#### EXERCICE COURT:
Reproduisez fidèlement le passage de l'entretien sur la transmission, depuis les mots « Il vient de » jusqu'aux mots « de la culture. » inclus.

#### EXTRAIT:
L'urgence de
transmettre
François-Xavier
Bellamy, philosophe, enseignant, maire-adjoint de Versailles, est aussi engagé
dans le débat d'idées, très en pointe depuis qu'il a participé à la fondation
des « Veilleurs ».
Il vient de publier
un essai remarquable (Les Déshérités, ou l'urgence de transmettre, Plon, 2014, 210
pages,17€), à lire et
à faire
lire, sur la nécessité vitale de revenir à la
transmission de la culture.
La Nef -
En quoi la crise de la culture, et au-delà de toute la société, est-elle la
conséquence d'une rupture de la transmission, thèse centrale de votre livre?
François-Xavier Bellamy - La crise que nous
traversons, sous toutes ses formes, me semble avoir une seule et même racine:
dans nos sociétés occidentales, quelques générations ont refusé de transmettre
à
leurs successeurs ce qu'elles-mêmes avaient reçu. Il s'agit là
d'un phénomène tout à fait inédit dans l'histoire des hommes: une immense
majorité d'adultes en sont venus à penser qu'enseigner à leurs enfants le
savoir, la culture, la morale, la religion dont ils avaient hérité avant eux,
allait enfermer leur liberté et les priver de leur spontanéité. Cette rupture de
la transmission, qui s'est opérée aussi bien à l'école que dans les familles,
dans les institutions publiques comme dans l'Église, est la cause unique des
nombreuses facettes de la crise que nous vivons: échec éducatif, érosion du lien
social, isolement individualiste, fragilisation des familles... Même sur le
terrain de l'économie et de l'environnement, nous vivons une rupture de la
transmission.
Vous
écrivez que cette rupture n'est pas due à un échec, mais est le résultat d'une
volonté délibérée qui se manifeste clairement chez trois grands penseurs,
Descartes, Rousseau et Bourdieu: pourriez-vous nous expliquer cela?

#### DONNÉES FOURNIES:

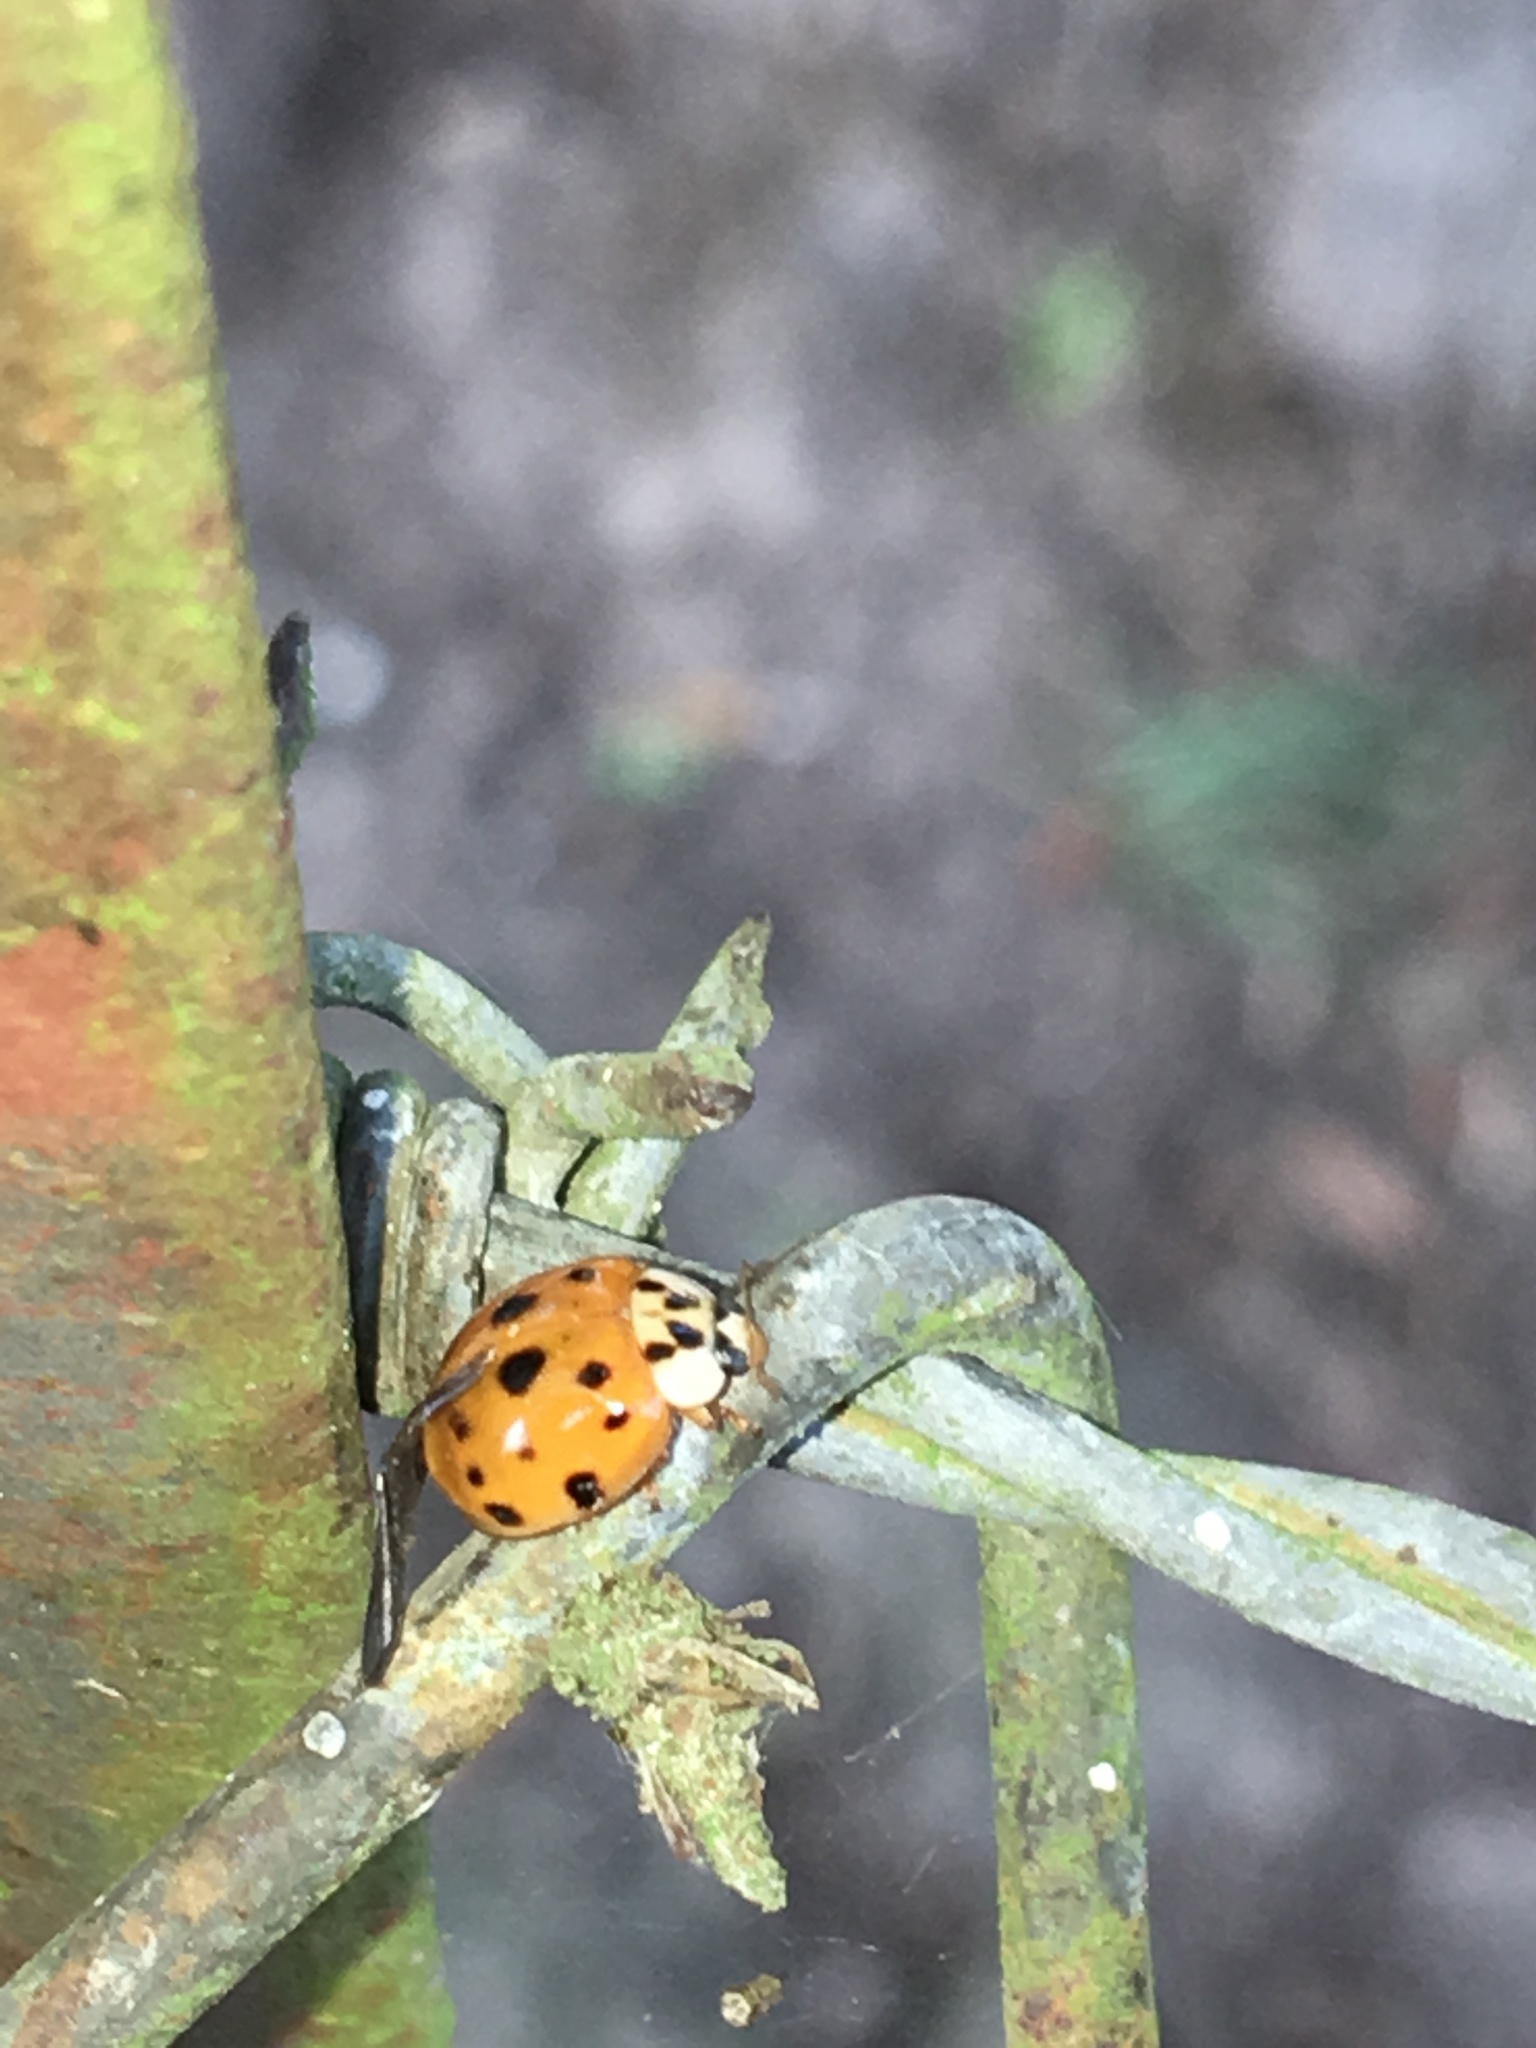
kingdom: Animalia
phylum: Arthropoda
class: Insecta
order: Coleoptera
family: Coccinellidae
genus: Harmonia
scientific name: Harmonia axyridis
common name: Harlequin ladybird
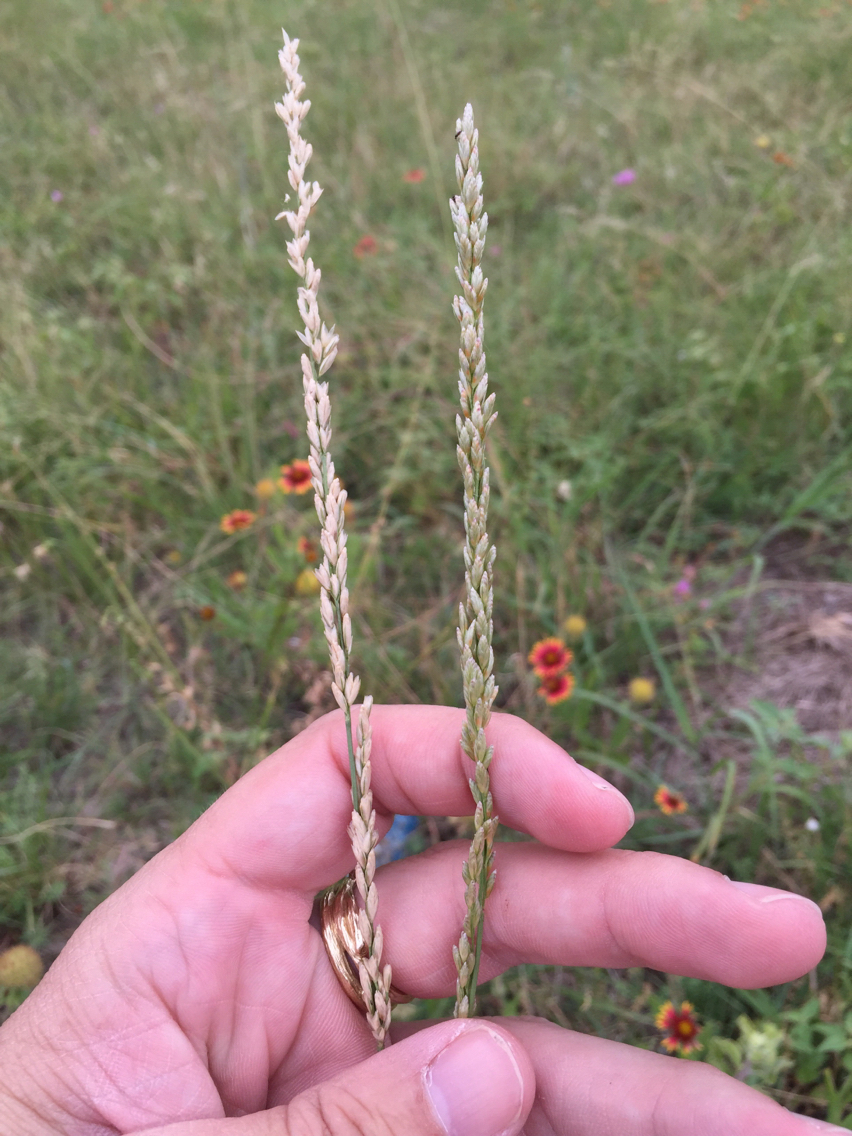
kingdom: Plantae
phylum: Tracheophyta
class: Liliopsida
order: Poales
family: Poaceae
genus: Tridens
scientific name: Tridens albescens
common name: White tridens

#### RÉPONSE À L'EXERCICE:
Il vient de publier
un essai remarquable (Les Déshérités, ou l'urgence de transmettre, Plon, 2014, 210
pages,17€), à lire et
à faire
lire, sur la nécessité vitale de revenir à la
transmission de la culture.